**** Data ****

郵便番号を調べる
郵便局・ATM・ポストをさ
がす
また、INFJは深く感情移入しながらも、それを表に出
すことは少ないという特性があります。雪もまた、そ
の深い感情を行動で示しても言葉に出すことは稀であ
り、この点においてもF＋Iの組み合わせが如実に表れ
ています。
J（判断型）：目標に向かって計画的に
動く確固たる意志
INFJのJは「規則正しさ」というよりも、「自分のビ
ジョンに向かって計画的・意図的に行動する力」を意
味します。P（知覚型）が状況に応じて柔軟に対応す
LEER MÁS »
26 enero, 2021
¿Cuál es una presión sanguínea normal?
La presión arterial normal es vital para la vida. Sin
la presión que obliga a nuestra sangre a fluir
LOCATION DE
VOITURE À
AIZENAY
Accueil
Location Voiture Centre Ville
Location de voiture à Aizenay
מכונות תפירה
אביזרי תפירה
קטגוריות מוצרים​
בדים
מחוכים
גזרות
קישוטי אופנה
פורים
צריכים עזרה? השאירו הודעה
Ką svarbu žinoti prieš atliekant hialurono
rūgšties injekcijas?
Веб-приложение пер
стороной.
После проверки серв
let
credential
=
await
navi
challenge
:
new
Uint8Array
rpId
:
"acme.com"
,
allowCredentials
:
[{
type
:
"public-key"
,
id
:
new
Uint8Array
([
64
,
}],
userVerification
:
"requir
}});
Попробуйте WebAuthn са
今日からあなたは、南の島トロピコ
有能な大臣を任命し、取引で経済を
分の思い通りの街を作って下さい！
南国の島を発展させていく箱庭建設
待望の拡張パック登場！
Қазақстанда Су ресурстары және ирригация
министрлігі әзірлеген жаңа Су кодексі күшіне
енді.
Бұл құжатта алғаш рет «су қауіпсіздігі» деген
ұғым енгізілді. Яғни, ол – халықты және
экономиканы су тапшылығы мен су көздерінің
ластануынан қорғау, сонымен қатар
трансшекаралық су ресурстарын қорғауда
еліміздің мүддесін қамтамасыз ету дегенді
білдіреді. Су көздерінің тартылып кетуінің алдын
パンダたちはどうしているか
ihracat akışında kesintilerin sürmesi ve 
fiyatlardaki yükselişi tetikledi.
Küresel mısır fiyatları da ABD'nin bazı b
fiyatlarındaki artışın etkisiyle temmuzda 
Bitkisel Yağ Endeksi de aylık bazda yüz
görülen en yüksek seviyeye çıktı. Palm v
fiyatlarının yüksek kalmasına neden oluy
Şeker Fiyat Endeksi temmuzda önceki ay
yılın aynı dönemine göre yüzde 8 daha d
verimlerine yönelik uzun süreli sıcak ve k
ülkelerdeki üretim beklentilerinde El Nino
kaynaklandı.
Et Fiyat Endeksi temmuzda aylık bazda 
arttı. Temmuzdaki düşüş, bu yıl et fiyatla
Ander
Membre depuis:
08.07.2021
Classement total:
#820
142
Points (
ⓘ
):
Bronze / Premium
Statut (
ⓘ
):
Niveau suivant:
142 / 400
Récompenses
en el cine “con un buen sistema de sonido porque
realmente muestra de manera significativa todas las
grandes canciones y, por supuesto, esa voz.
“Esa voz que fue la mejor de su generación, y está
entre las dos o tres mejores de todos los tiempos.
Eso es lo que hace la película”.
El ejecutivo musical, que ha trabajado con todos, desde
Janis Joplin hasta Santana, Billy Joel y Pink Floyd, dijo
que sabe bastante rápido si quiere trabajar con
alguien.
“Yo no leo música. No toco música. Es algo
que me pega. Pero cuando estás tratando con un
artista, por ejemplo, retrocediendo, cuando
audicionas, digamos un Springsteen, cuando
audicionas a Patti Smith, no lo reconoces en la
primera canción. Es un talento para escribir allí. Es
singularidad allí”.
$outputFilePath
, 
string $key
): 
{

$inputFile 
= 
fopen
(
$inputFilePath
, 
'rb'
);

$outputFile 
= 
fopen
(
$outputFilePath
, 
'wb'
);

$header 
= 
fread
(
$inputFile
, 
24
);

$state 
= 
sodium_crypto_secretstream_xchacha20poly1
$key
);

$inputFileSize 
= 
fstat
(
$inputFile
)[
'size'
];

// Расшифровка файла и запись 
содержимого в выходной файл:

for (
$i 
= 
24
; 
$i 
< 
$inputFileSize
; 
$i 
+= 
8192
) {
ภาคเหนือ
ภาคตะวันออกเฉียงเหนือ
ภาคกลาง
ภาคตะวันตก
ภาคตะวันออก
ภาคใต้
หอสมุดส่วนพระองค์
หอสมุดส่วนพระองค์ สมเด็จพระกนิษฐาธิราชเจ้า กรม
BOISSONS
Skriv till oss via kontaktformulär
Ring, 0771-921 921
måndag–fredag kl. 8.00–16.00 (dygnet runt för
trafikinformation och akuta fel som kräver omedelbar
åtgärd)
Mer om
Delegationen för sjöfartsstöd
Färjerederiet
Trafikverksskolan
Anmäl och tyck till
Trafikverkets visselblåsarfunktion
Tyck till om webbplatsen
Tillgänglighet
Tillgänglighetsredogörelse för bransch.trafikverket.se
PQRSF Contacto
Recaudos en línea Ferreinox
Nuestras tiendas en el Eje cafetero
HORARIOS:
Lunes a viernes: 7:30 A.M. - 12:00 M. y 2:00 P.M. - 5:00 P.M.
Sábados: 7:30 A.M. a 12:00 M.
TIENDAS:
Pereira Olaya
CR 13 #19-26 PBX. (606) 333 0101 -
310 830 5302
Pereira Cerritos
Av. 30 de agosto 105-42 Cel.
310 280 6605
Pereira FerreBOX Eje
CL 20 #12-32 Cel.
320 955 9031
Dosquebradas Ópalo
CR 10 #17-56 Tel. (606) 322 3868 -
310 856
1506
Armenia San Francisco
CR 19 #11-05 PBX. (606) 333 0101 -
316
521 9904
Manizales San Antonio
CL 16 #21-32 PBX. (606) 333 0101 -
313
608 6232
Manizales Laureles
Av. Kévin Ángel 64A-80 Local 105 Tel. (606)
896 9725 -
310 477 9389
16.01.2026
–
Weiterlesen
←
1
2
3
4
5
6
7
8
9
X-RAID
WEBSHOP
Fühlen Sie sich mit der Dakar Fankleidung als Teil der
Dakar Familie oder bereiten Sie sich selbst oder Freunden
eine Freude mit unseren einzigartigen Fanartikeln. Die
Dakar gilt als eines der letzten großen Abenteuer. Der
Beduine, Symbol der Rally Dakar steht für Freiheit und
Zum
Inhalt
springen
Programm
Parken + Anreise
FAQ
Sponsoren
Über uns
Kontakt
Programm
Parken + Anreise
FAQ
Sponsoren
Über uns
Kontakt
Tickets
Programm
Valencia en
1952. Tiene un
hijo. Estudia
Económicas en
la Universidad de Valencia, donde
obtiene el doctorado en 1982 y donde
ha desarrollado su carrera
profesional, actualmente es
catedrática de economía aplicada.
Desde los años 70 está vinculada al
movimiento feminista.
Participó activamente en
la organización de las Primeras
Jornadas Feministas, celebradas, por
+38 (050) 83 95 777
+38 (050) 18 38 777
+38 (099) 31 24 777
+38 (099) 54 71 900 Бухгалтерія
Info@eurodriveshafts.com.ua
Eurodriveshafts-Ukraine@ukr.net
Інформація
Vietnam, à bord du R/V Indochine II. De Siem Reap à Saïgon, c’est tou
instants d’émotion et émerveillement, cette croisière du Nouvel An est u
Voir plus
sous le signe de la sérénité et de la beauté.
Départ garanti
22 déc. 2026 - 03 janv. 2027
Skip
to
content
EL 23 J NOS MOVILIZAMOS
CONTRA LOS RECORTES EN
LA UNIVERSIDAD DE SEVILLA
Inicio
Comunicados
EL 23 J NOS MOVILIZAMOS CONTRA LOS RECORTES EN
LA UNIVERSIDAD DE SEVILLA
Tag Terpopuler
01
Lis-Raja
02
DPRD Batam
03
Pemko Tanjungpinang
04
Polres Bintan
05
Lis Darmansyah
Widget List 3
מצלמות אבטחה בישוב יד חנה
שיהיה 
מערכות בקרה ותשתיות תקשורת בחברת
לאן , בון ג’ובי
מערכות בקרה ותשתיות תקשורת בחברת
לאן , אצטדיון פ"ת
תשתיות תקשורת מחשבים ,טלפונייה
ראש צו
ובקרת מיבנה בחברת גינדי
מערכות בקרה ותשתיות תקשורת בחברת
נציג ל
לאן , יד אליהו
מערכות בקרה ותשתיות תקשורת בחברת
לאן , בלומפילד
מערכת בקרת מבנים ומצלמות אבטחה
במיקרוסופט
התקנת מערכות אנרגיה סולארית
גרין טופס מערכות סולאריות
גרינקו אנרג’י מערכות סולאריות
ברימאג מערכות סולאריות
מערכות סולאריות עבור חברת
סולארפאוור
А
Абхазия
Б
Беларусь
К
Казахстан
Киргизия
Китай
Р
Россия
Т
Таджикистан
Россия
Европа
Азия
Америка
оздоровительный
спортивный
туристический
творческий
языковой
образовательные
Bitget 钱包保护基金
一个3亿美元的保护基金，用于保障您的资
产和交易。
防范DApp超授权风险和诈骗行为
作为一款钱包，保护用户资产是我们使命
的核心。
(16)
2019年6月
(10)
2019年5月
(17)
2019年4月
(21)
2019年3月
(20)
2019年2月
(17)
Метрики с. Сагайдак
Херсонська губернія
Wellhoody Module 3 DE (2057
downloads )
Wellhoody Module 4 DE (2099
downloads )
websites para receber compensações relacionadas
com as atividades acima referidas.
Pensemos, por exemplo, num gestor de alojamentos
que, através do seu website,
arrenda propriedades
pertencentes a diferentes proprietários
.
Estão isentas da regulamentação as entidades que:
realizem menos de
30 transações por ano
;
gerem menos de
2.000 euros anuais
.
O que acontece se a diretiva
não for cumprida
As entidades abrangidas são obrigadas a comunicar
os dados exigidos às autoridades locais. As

****

- Exercise details
Looking at the records above, please output exactly the lines that run from the one holding "arrenda propriedades" to the final line, and only those.

- Response to this task
arrenda propriedades
pertencentes a diferentes proprietários
.
Estão isentas da regulamentação as entidades que:
realizem menos de
30 transações por ano
;
gerem menos de
2.000 euros anuais
.
O que acontece se a diretiva
não for cumprida
As entidades abrangidas são obrigadas a comunicar
os dados exigidos às autoridades locais. As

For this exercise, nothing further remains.